EXTRACT
--- --- ---

That has become a huge red flag for me. And I think the new atheism thing was the first time I noticed it was people like Sam Harris who think that they can sort of rational mind or like IQ their way into correct beliefs without engaging with the actual evidence. If you're good enough at logic, you don't need to know things. You can just figure it out.

Exactly. That is the core principle by which Sam Harris lives, even if he doesn't recognize it. It's also the core principle by which the Slate Star Codex guy lives. I've always said that one of my major assets is that like I'm not that smart and I'm not that good at debating, but like I'm willing to read stuff.

And most of the opinions that I come to are like, well, I read up on this and one person is lying about this debate and one person isn't. But it doesn't take a lot of, quote unquote, intelligence to do that. That's interesting. I always thought you could benefit from being more smart. Thank you. You have said that to me in private numerous times. Got him, folks. Got him. I am going to send you the opening paragraph of

Okay.

The young man's parents soon learn of his fate. Although saddened to have lost a son, they feel tremendous pride at his accomplishment. They know that he has gone to heaven and prepared the way for them to follow. He has also sent his victims to hell for eternity. It is a double victory. The neighbors find the event a great cause for celebration and honor the young man's parents by giving them gifts of food and money.

Hmm.

This man is a Scientologist. He took a stress test before boarding the bus. Interesting how I described in detail a scenario specifically designed to evoke a certain image and then that image was evoked. You ever think about that? Wow. Islam crushed with logic. A young man boards the mentions of a tweet by a female journalist. He corrects her on a trivial factual point orthogonal to her argument. Do I even need to tell you that that man is a Sam Harris podcast listener? There's

There's something very funny about just being like, as a justification for racism, being like, a man commits a crime. He has a tattoo with Spanish words. He says essay out loud. Interesting how I know his race immediately. A man hosts a podcast and is obsessed with Eric Adams. Yeah.

--- --- ---

YOUR ASSIGNMENT
Copy the podcast conversation word for word, starting with "And most of" and going on through "food and money.". Work only from the podcast conversation above.

PROVIDED MATERIAL

--- --- ---

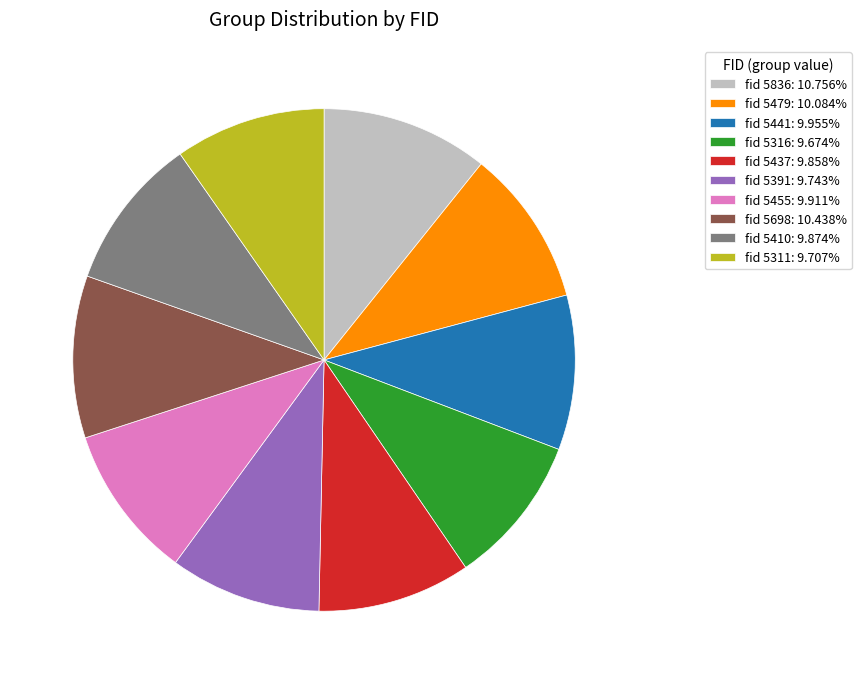

Does fid 5836: 10.756% represent more than half of the total?

No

--- --- ---

WRITTEN SOLUTION
And most of the opinions that I come to are like, well, I read up on this and one person is lying about this debate and one person isn't. But it doesn't take a lot of, quote unquote, intelligence to do that. That's interesting. I always thought you could benefit from being more smart. Thank you. You have said that to me in private numerous times. Got him, folks. Got him. I am going to send you the opening paragraph of

Okay.

The young man's parents soon learn of his fate. Although saddened to have lost a son, they feel tremendous pride at his accomplishment. They know that he has gone to heaven and prepared the way for them to follow. He has also sent his victims to hell for eternity. It is a double victory. The neighbors find the event a great cause for celebration and honor the young man's parents by giving them gifts of food and money.